Problem details ::
Leave the images out. Give every line below again, precisely.

Data segment ::
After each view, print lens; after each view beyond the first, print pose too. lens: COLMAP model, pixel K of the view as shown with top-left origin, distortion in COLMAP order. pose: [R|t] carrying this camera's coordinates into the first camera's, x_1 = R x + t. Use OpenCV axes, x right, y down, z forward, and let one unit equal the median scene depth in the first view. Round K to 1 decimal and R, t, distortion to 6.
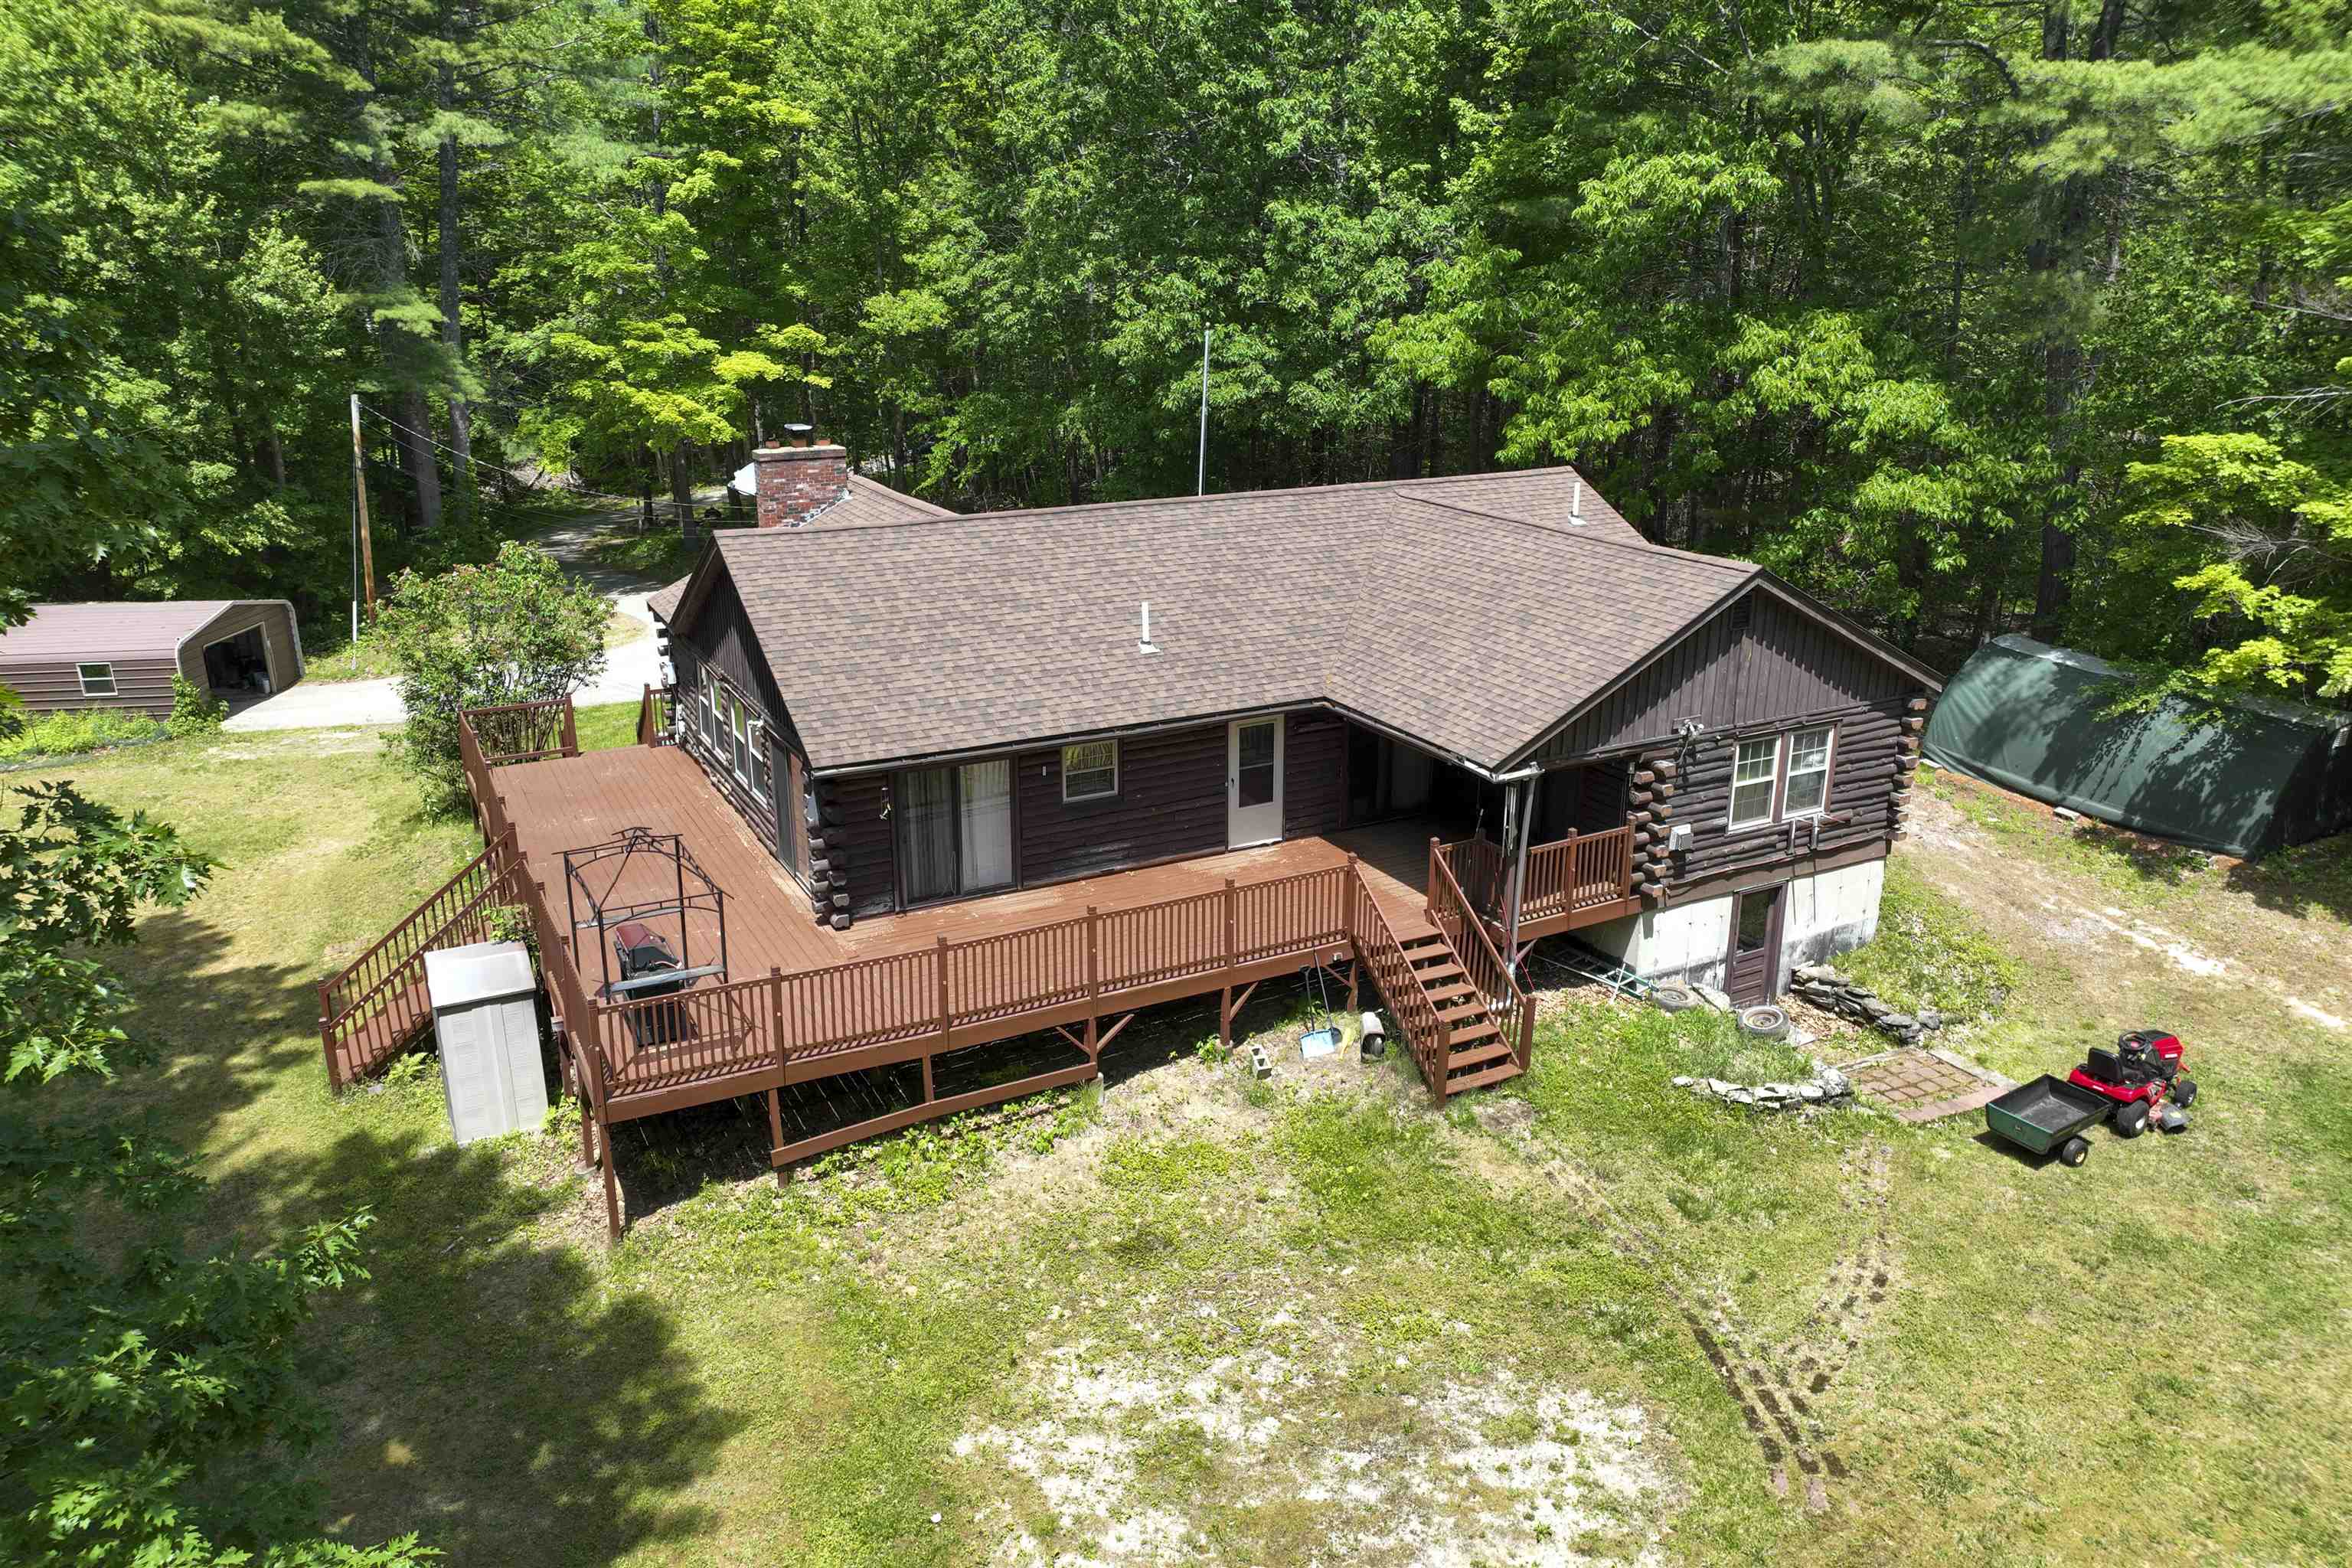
lens RADIAL K [[1669.5, 0, 1175.9], [0, 1669.5, 777.1], [0, 0, 1]] dist [0.014160, 0.001940]
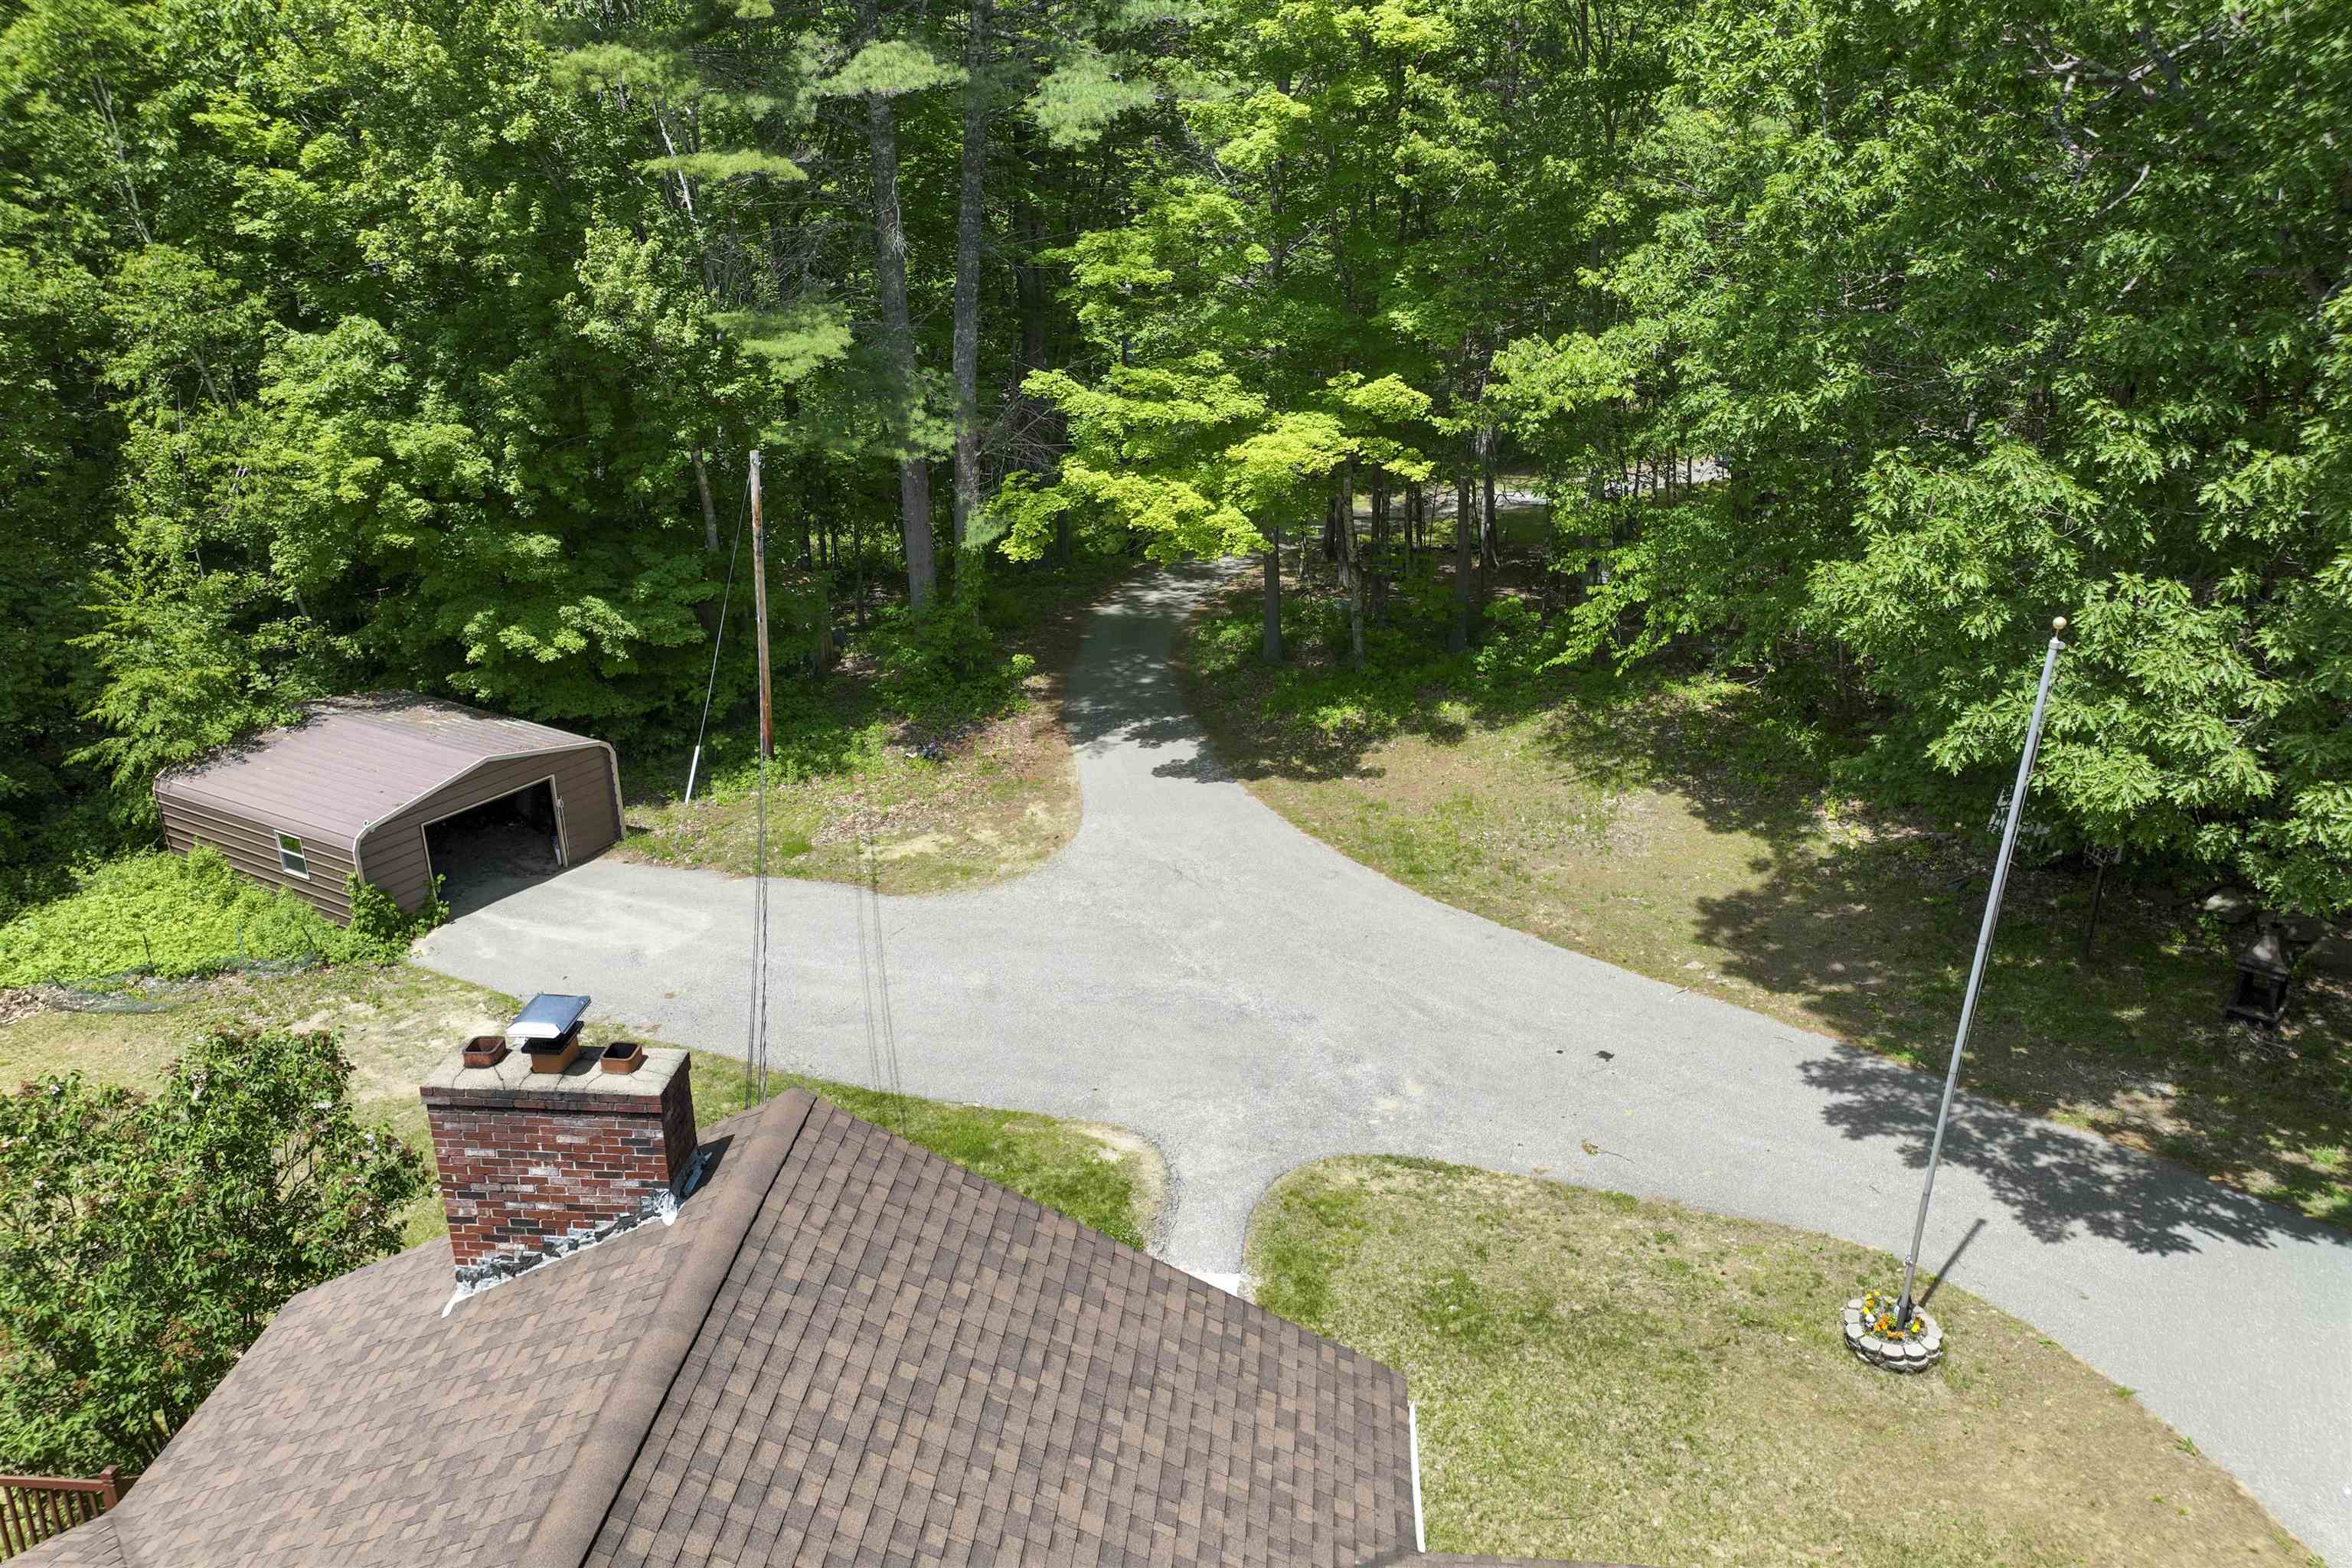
lens RADIAL K [[1669.5, 0, 1180.7], [0, 1669.5, 790.5], [0, 0, 1]] dist [0.014160, 0.001940]
pose [[0.857128, 0.195739, -0.476464, 0.029305], [-0.161707, 0.980475, 0.111895, -0.206653], [0.489064, -0.018861, 0.872044, 0.498543]]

Answer to the exercise ::
After each view, print lens; after each view beyond the first, print pose too. lens: COLMAP model, pixel K of the view as shown with top-left origin, distortion in COLMAP order. pose: [R|t] carrying this camera's coordinates into the first camera's, x_1 = R x + t. Use OpenCV axes, x right, y down, z forward, and let one unit equal the median scene depth in the first view. Round K to 1 decimal and R, t, distortion to 6.
lens RADIAL K [[1669.5, 0, 1175.9], [0, 1669.5, 777.1], [0, 0, 1]] dist [0.014160, 0.001940]
lens RADIAL K [[1669.5, 0, 1180.7], [0, 1669.5, 790.5], [0, 0, 1]] dist [0.014160, 0.001940]
pose [[0.857128, 0.195739, -0.476464, 0.029305], [-0.161707, 0.980475, 0.111895, -0.206653], [0.489064, -0.018861, 0.872044, 0.498543]]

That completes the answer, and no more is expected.